Although relatively small, the Thalamus controls a large part of how our body functions and responds to the world around us.
The Thalamus has strong connections with all brain parts and receives information from its features.
Only a tiny part of the Thalamus receives information from the outside world or sends information to the outside world. Especially the Thalamus helps the cortex and other cells inside the brain to communicate with each other.
Central pain syndrome
A stroke in a particular area of the Thalamus can cause “thalamic pain,” also known as central pain syndrome.
The pain may be intense, usually in the affected arm and hand, and may cause an annoying feeling of burning or frostbite. Some survivors report an intense prickly sensation, such as being repeatedly pinned with needles.
A similar problem, called pseudo thalamic pain syndrome, occurs when a stroke in the white matter of the brain breaks the connections between the Thalamus and the cerebral cortex but does not damage the Thalamus itself.
Central pain usually does not respond to regular painkillers and often does not occur until weeks after the stroke. This can be an obstacle to the recovery of a survivor who is performing well in rehabilitation.
What makes the Thalamus very special is its relatively small and highly concentrated area inside the brain. A small change in the location of the stroke can produce a substantial change in the way the attack affects the survivor.
For example, a stroke in the Thalamus can cause drowsiness, contribute to the development of epilepsy, affect a survivor’s attention span, or cause a feeling of apathy. A spill in the front of the Thalamus can affect memory, including memories of one’s life.
As a result, a patient with CVA may have what appears to be the instantaneous onset of Alzheimer’s disease.
Injury to another part of the Thalamus can impede movement, balance, or force. Massive blows in the Thalamus can cause many problems.

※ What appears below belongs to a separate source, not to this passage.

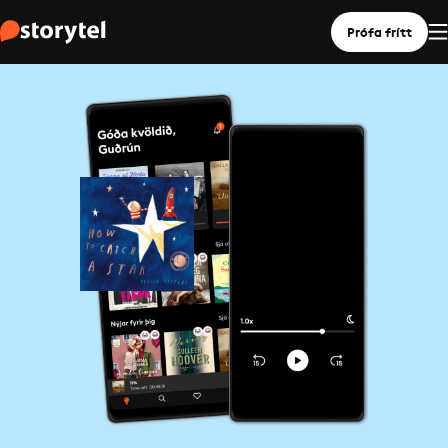
Prófa frítt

If both sides get hurt, destroying the connections with the rest of the brain can cause a coma.
Fortunately, the brain’s wiring has a degree of plasticity, and if the stroke is only in the Thalamus, some people can recover and do it quite well because the rest of the brain has ways of compensating for it.
However, they may not return ultimately to normal. Because the Thalamus shares its blood supply with the brainstem, the occipital lobe, and the brain’s temporal lobe, strokes in those areas can also affect the Thalamus.
Depending on which lobe is affected, the survivor may experience loss of visual field ( hemianopsia ), loss of memory, or problems swallowing and breathing.
Recovery is more challenging for these strokes because many more brain areas are involved.
A thalamic stroke affects the survivor depending on which part of the Thalamus is injured and whether the injury is on the left or right side of the Thalamus.
Effects may include loss of sensation, strength, and movement control on the opposite side of the body, loss of memory, language deficits ( aphasia ), and loss of ability to remember faces. However, the prognosis for the survivors of the thalamic stroke is generally better than that of those who suffer a stroke in the cerebral cortex.